> INSTRUCTIONS TO FOLLOW
From the first line of the data below through the line bearing "43: (435, 357, 0.58)", reproduce each line exactly; do not include pictures.

Dataset items:
━━━

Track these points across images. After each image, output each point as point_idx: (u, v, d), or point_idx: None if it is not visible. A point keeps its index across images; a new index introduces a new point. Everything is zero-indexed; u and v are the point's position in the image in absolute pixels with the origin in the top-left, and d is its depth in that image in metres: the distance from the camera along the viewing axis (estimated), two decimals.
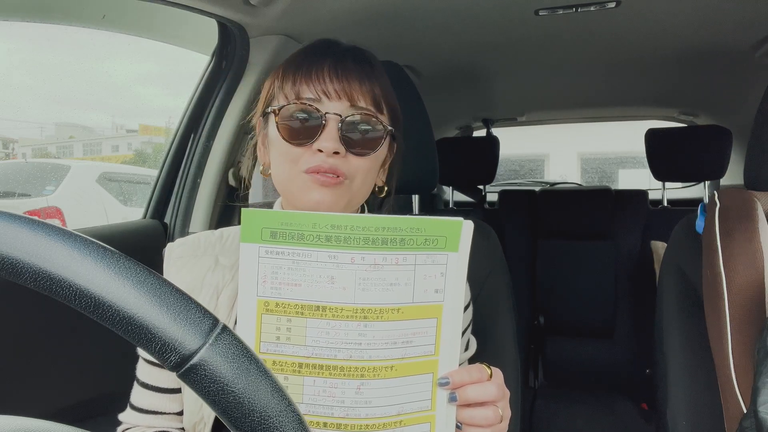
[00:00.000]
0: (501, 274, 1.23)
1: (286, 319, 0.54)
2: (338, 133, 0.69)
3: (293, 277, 0.53)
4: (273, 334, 0.54)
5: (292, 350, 0.54)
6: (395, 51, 1.57)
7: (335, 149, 0.68)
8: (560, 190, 2.61)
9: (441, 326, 0.57)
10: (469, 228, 0.56)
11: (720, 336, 0.95)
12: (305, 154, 0.69)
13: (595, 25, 1.42)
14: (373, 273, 0.53)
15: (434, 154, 1.20)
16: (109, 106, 14.97)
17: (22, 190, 4.15)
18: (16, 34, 6.71)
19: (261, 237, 0.52)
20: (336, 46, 0.75)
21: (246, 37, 1.31)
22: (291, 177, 0.71)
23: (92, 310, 0.32)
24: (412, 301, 0.56)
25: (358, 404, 0.55)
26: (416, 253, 0.55)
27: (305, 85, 0.70)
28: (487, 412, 0.59)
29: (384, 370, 0.55)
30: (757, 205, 0.99)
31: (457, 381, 0.58)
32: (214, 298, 0.73)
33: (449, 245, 0.56)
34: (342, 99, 0.70)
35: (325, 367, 0.54)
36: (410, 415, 0.57)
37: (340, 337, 0.54)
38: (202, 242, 0.77)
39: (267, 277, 0.53)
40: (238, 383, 0.33)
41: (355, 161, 0.70)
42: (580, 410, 2.06)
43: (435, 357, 0.58)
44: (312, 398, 0.54)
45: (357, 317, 0.53)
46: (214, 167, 1.39)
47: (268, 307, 0.54)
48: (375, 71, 0.74)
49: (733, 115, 2.28)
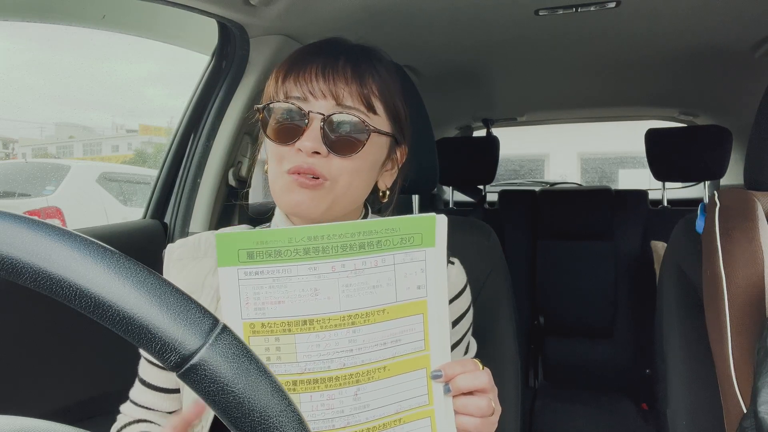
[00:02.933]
0: (501, 274, 1.23)
1: (274, 338, 0.53)
2: (320, 132, 0.67)
3: (276, 295, 0.52)
4: (263, 355, 0.53)
5: (284, 369, 0.53)
6: (395, 51, 1.56)
7: (315, 149, 0.66)
8: (560, 190, 2.61)
9: (428, 321, 0.58)
10: (443, 222, 0.57)
11: (720, 336, 0.95)
12: (288, 153, 0.69)
13: (595, 25, 1.42)
14: (355, 278, 0.54)
15: (434, 154, 1.20)
16: (112, 105, 14.98)
17: (22, 190, 4.15)
18: (24, 35, 6.73)
19: (238, 259, 0.52)
20: (336, 45, 0.74)
21: (246, 37, 1.31)
22: (275, 177, 0.70)
23: (92, 310, 0.32)
24: (395, 300, 0.56)
25: (357, 410, 0.55)
26: (394, 253, 0.55)
27: (293, 83, 0.69)
28: (479, 401, 0.59)
29: (378, 371, 0.55)
30: (757, 205, 0.99)
31: (450, 373, 0.59)
32: (215, 300, 0.72)
33: (425, 241, 0.57)
34: (327, 98, 0.68)
35: (320, 380, 0.54)
36: (409, 412, 0.58)
37: (331, 348, 0.53)
38: (203, 243, 0.77)
39: (249, 299, 0.52)
40: (238, 383, 0.33)
41: (338, 162, 0.68)
42: (580, 410, 2.06)
43: (426, 352, 0.58)
44: (311, 414, 0.54)
45: (345, 324, 0.53)
46: (214, 167, 1.39)
47: (254, 329, 0.53)
48: (372, 70, 0.72)
49: (733, 115, 2.28)
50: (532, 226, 2.41)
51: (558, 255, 2.34)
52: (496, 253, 1.24)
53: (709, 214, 1.04)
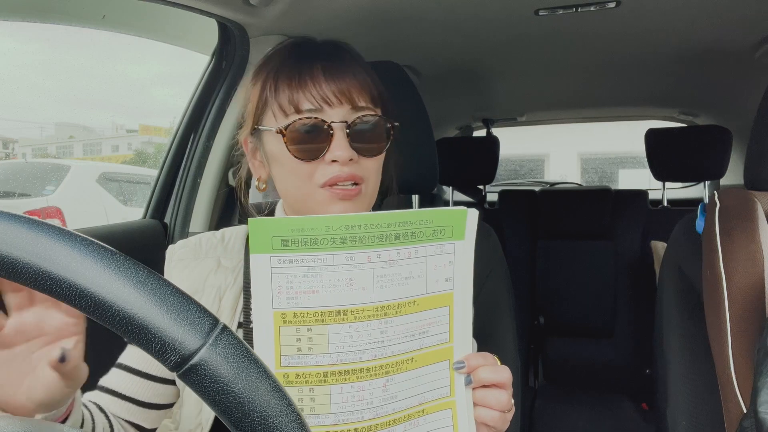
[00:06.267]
0: (501, 274, 1.23)
1: (306, 328, 0.52)
2: (347, 140, 0.68)
3: (310, 285, 0.51)
4: (294, 346, 0.52)
5: (316, 360, 0.53)
6: (395, 51, 1.57)
7: (350, 156, 0.67)
8: (560, 190, 2.61)
9: (453, 314, 0.59)
10: (474, 216, 0.57)
11: (720, 336, 0.95)
12: (319, 167, 0.68)
13: (595, 25, 1.42)
14: (389, 269, 0.53)
15: (434, 154, 1.20)
16: (118, 105, 15.00)
17: (22, 190, 4.15)
18: (23, 36, 6.75)
19: (272, 246, 0.50)
20: (315, 45, 0.73)
21: (246, 37, 1.31)
22: (308, 193, 0.69)
23: (92, 310, 0.32)
24: (425, 292, 0.56)
25: (386, 401, 0.55)
26: (426, 245, 0.55)
27: (301, 93, 0.68)
28: (499, 394, 0.60)
29: (406, 363, 0.56)
30: (757, 205, 0.99)
31: (473, 364, 0.59)
32: (217, 300, 0.72)
33: (456, 234, 0.57)
34: (343, 103, 0.68)
35: (351, 371, 0.53)
36: (431, 403, 0.58)
37: (363, 339, 0.53)
38: (204, 244, 0.76)
39: (282, 288, 0.51)
40: (238, 383, 0.33)
41: (367, 164, 0.70)
42: (580, 410, 2.06)
43: (450, 344, 0.59)
44: (340, 406, 0.53)
45: (378, 315, 0.53)
46: (214, 167, 1.39)
47: (285, 319, 0.52)
48: (360, 62, 0.73)
49: (733, 115, 2.28)
50: (532, 226, 2.41)
51: (558, 255, 2.35)
52: (496, 253, 1.24)
53: (709, 214, 1.04)
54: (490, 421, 0.60)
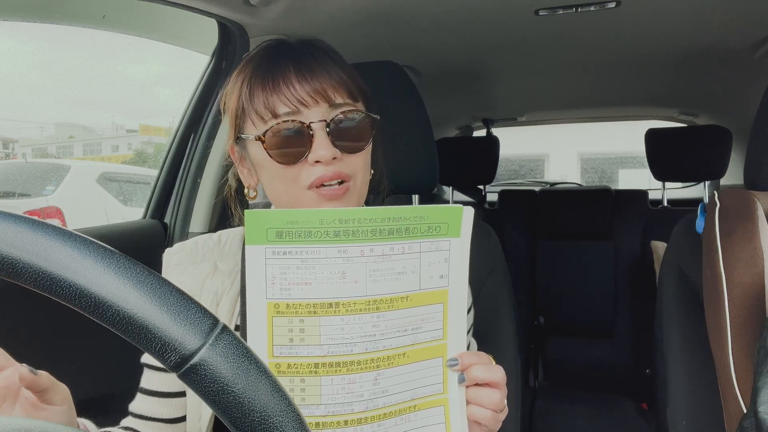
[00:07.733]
0: (501, 274, 1.23)
1: (298, 319, 0.53)
2: (329, 139, 0.67)
3: (303, 276, 0.52)
4: (286, 336, 0.53)
5: (307, 351, 0.53)
6: (395, 51, 1.57)
7: (332, 155, 0.67)
8: (560, 190, 2.61)
9: (447, 311, 0.59)
10: (469, 213, 0.58)
11: (720, 336, 0.95)
12: (303, 169, 0.68)
13: (595, 25, 1.42)
14: (382, 264, 0.54)
15: (434, 154, 1.20)
16: (118, 105, 14.98)
17: (22, 190, 4.15)
18: (24, 36, 6.74)
19: (267, 238, 0.51)
20: (288, 47, 0.72)
21: (246, 37, 1.31)
22: (295, 196, 0.69)
23: (92, 310, 0.32)
24: (419, 288, 0.57)
25: (376, 395, 0.55)
26: (420, 241, 0.56)
27: (275, 97, 0.67)
28: (493, 393, 0.60)
29: (397, 357, 0.56)
30: (757, 205, 0.99)
31: (466, 362, 0.59)
32: (214, 303, 0.72)
33: (451, 231, 0.57)
34: (320, 103, 0.68)
35: (342, 363, 0.54)
36: (424, 399, 0.59)
37: (354, 332, 0.54)
38: (200, 248, 0.76)
39: (275, 279, 0.52)
40: (238, 383, 0.33)
41: (352, 160, 0.69)
42: (580, 410, 2.06)
43: (444, 341, 0.59)
44: (331, 398, 0.54)
45: (370, 309, 0.54)
46: (214, 167, 1.39)
47: (278, 309, 0.53)
48: (335, 59, 0.72)
49: (733, 115, 2.28)
50: (532, 226, 2.41)
51: (558, 255, 2.35)
52: (496, 253, 1.24)
53: (709, 214, 1.04)
54: (483, 420, 0.60)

━━━

> FINISHED EXERCISE
Track these points across images. After each image, output each point as point_idx: (u, v, d), or point_idx: None if it is not visible. A point keeps its index across images; a new index introduces a new point. Everything is zero-indexed; u and v are the point's position in the image in absolute pixels with the origin in the top-left, and d is its depth in that image in metres: the distance from the camera along the viewing axis (estimated), two decimals.
[00:00.000]
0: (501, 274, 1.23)
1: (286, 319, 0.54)
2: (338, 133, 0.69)
3: (293, 277, 0.53)
4: (273, 334, 0.54)
5: (292, 350, 0.54)
6: (395, 51, 1.57)
7: (335, 149, 0.68)
8: (560, 190, 2.61)
9: (441, 326, 0.57)
10: (469, 228, 0.56)
11: (720, 336, 0.95)
12: (305, 154, 0.69)
13: (595, 25, 1.42)
14: (373, 273, 0.53)
15: (434, 154, 1.20)
16: (109, 106, 14.97)
17: (22, 190, 4.15)
18: (16, 34, 6.71)
19: (261, 237, 0.52)
20: (336, 46, 0.75)
21: (246, 37, 1.31)
22: (291, 177, 0.71)
23: (92, 310, 0.32)
24: (412, 301, 0.56)
25: (358, 404, 0.55)
26: (416, 253, 0.55)
27: (305, 85, 0.70)
28: (487, 412, 0.59)
29: (384, 370, 0.55)
30: (757, 205, 0.99)
31: (457, 381, 0.58)
32: (214, 298, 0.73)
33: (449, 245, 0.56)
34: (342, 99, 0.70)
35: (325, 367, 0.54)
36: (410, 415, 0.57)
37: (340, 337, 0.54)
38: (202, 242, 0.77)
39: (267, 277, 0.53)
40: (238, 383, 0.33)
41: (355, 161, 0.70)
42: (580, 410, 2.06)
43: (435, 357, 0.58)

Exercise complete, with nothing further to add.